13. The pattern and practice of Defendant in this matter continued and in violation of this Court’s oral announcement at the October 27, 2016 hearing (Court Order executed November 15, 2016, nunc pro tunc October 27, 2016) Defendant failed to comply with this Court’s ruling. Defendant’s violation of this Court’s Order executed November 15, 2016, nunc pro tunc October 27, 2016, unfortunately and unbelievably was the second Court Order violated by Defendant in this matter. As mentioned above, to date, Defendant has failed to produce even one (1) page of said Court Ordered settlement documents/information.

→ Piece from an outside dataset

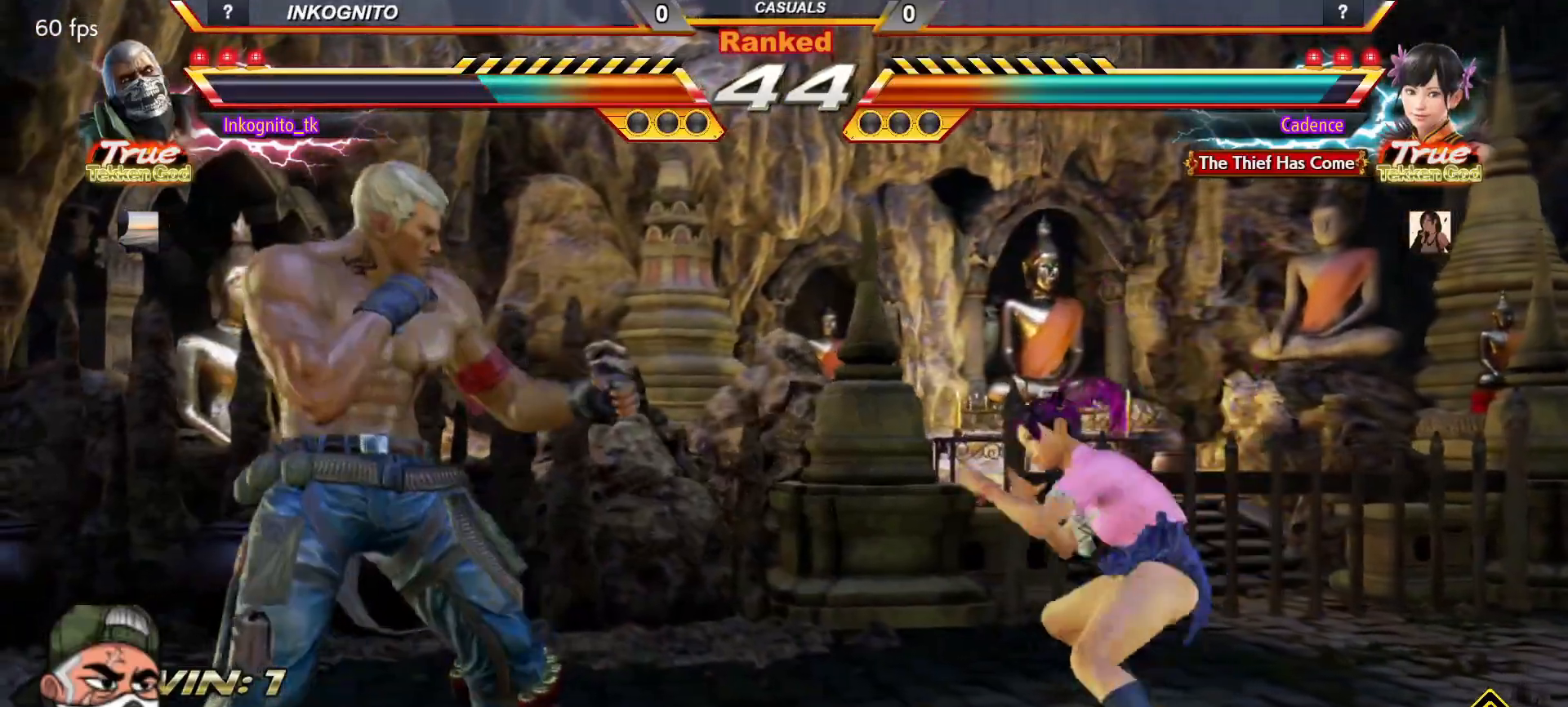
{"buttons": ["CROSS", "CIRCLE"], "left_stick": "center", "events": [[67, "R2", "down"], [150, "R2", "up"], [300, "CIRCLE", "down"], [300, "CROSS", "down"]]}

14. Defendant in circumvention of this Court’s Orders and the judicial process has “embarked upon and traveled down a path of intentional delay and abuse of the system in clear violation of the Orders of this Court . . .” Georges v. Insurance Technicians, Inc., 448 So. 2d 1185 (Fla. 4th DCA 1984).

15. In Johnson v. Allstate Ins. Co., the Fifth District Court of Appeals, summed up the issue before this Court as follows:

“A party may not ignore a valid order of court except at its peril. There are avenues of redress by appellate review for orders which may be erroneous, but so long as such orders are entered by a court which has jurisdiction of both the subject matter and the parties, they cannot be completely ignored without running the risk that an appropriate sanction may be imposed.” Johnson v. Allstate Ins. Co., 410 So. 2d 978, 980 (Fla. 5th DCA 1982).

16. In Johnson v. Allstate Ins. Co., the Court found that violations of “two valid orders of the court requiring a response to an interrogatory” was sufficient, given the facts, to dismiss a complaint. See Johnson v. Allstate Ins. Co., 410 So. 2d at 979 (Fla. 5th DCA 1982). As detailed above, in the instant matter, Defendant has violated two (2) separate and valid Orders of this Court.

17. The Florida Rules of Civil Procedure provides guidance once an order regarding discovery has been violated. Fla. R. Civ. P. 1.380(b)(2) states in pertinent part as follows:

“If a party or an officer, director, or managing agent of a party or a person designated under rule 1.310(b)(6) or 1.320(a) to testify on behalf of a party fails to obey an order to provide or permit discovery, including an order made under subdivision (a) of this rule or rule 1.360, the court in which the action is pending may make any of the following orders:

(A) An order that the matters regarding which the questions were asked or any other designated facts shall be taken to be established for the purposes of the action in accordance with the claim of the party obtaining the order.

(B) An order refusing to allow the disobedient party to support or oppose designated claims or defenses, or prohibiting that party from introducing designated matters in evidence.

(C) An order striking out pleadings or parts of them or staying further proceedings until the order is obeyed, or dismissing the action or proceeding or any part of it, or rendering a judgment by default against the disobedient party.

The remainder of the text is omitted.